Isn't that just a matter of offering it the right training material? It seems that people have the inclination to train on positions from games between very strong players. But these usually contain zero information on the opening values of pieces, as they stay nearly balanced for a long time. So the only thing the net can learn from it is that positions with a lot of material are always balanced. And it would quite happily set all piece values to 0 in order to guarantee that. To make it understand that trading a Queen for two Pawns in the opening causes a certain loss, you would have to show it enough positions where a Queen was traded for two Pawns.
Yes that is one factor i.e. having "good quality data" that has unbalanced positions, Also the NNUE architecture makes it harder to learn piece values because a piece's merit is based on its position relative to a king. The input is simply too sparse and learning piece values becomes 64x harder because of it. I tried zero reinforcement learning for NNUE, where having bad positions is not a problem, but it failed to learn piece values even though you can see it has learned more advanced features. Supervized learning with depth=18 or so data had shown similar problems but this one is for the reason you mentioned.

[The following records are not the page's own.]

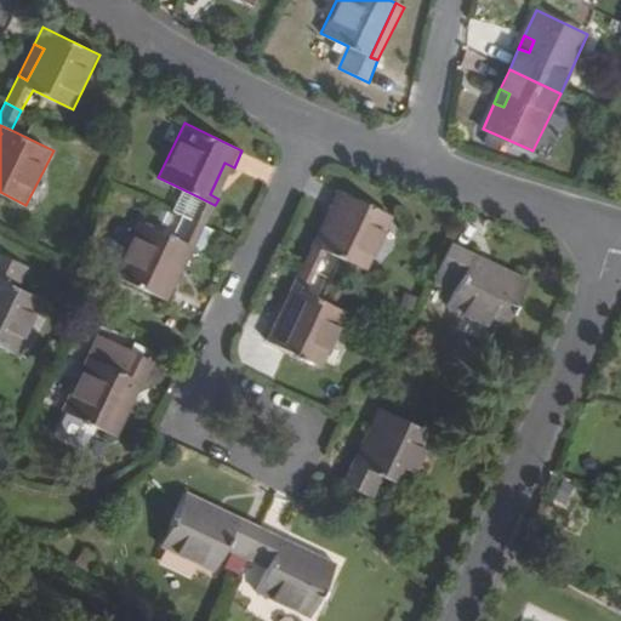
[(234,167),(224,163),(210,194),(218,199),(234,167)]
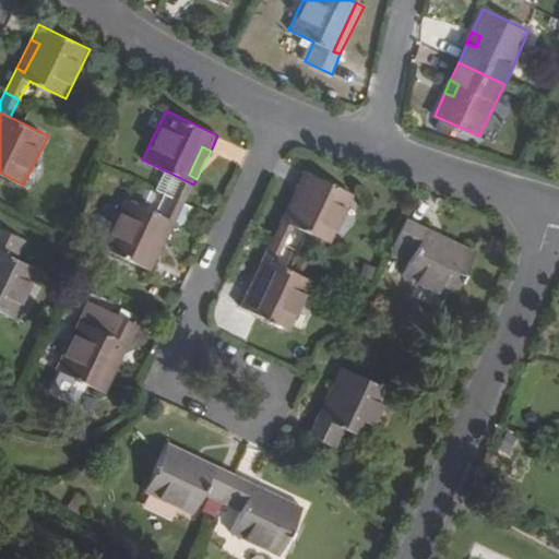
[(297,186),(305,190),(292,218),(283,214),(281,219),(295,226),(332,244),(357,194),(305,169),(297,186)]
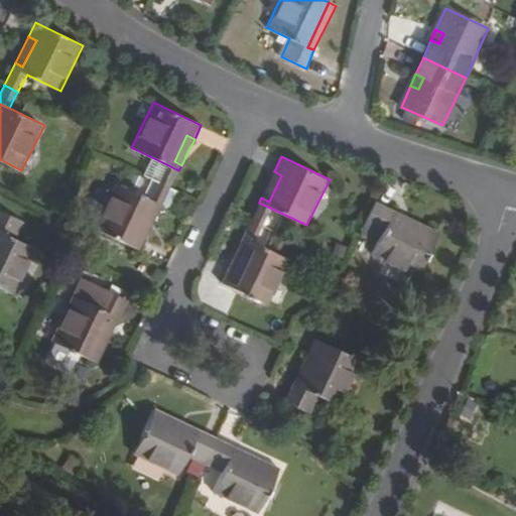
[(178,170),(166,164),(158,181),(149,200),(162,206),(170,187),(178,170)]
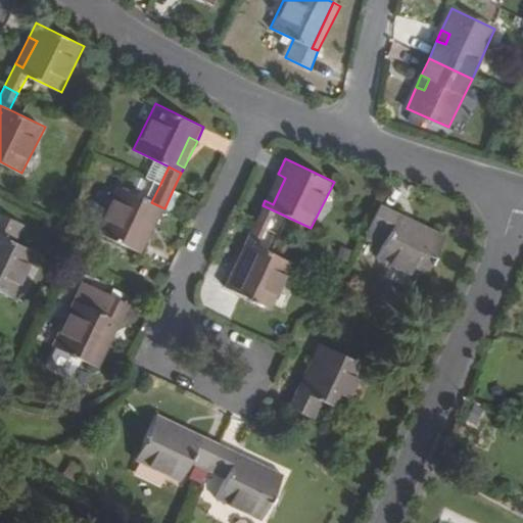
[(285,178),(278,174),(265,200),(273,204),(285,178)]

It's possible you're already aware, but the "factorization trick" massively reduces the amount of data/time required to learn piece values. With factorization, I've found that networks with halfkp/halfka input features learn piece values nearly as easily as networks with 768 piece position input features. In practice, it's still a little more difficult to learn piece values with the sparse halfkp/halfka input features as the random initialization of the first layer will result in some noise persisting for rarely observed input features. (perhaps a different weight initialization scheme could resolve this though)

The factorization trick relies on the fact that the sparse halfka or halfkp features contain complete information about the dense 768 or 640, respectively, piece position features. Therefore, it's possible to construct a non-square, sparse, permutation (sort of) matrix M such that, for the sparse input feature vector v and dense input u, M @ v = u. We can then add a separate dense input layer taking dense features using M to convert sparse input features to dense input features for the dense layer. When we export the model, we can use M to fuse the dense input layer with the sparse input layer to obtain a single, equivalent, sparse input layer (for dense input weight matrix W, W @ M results in an equivalent sparse input weight matrix).

There exist many other possible "factorizations" such as material count, rank, file, diagonal etc. In general, for any function taking some subset of the sparse input feature indices to some other set of feature indices, there exists a corresponding M.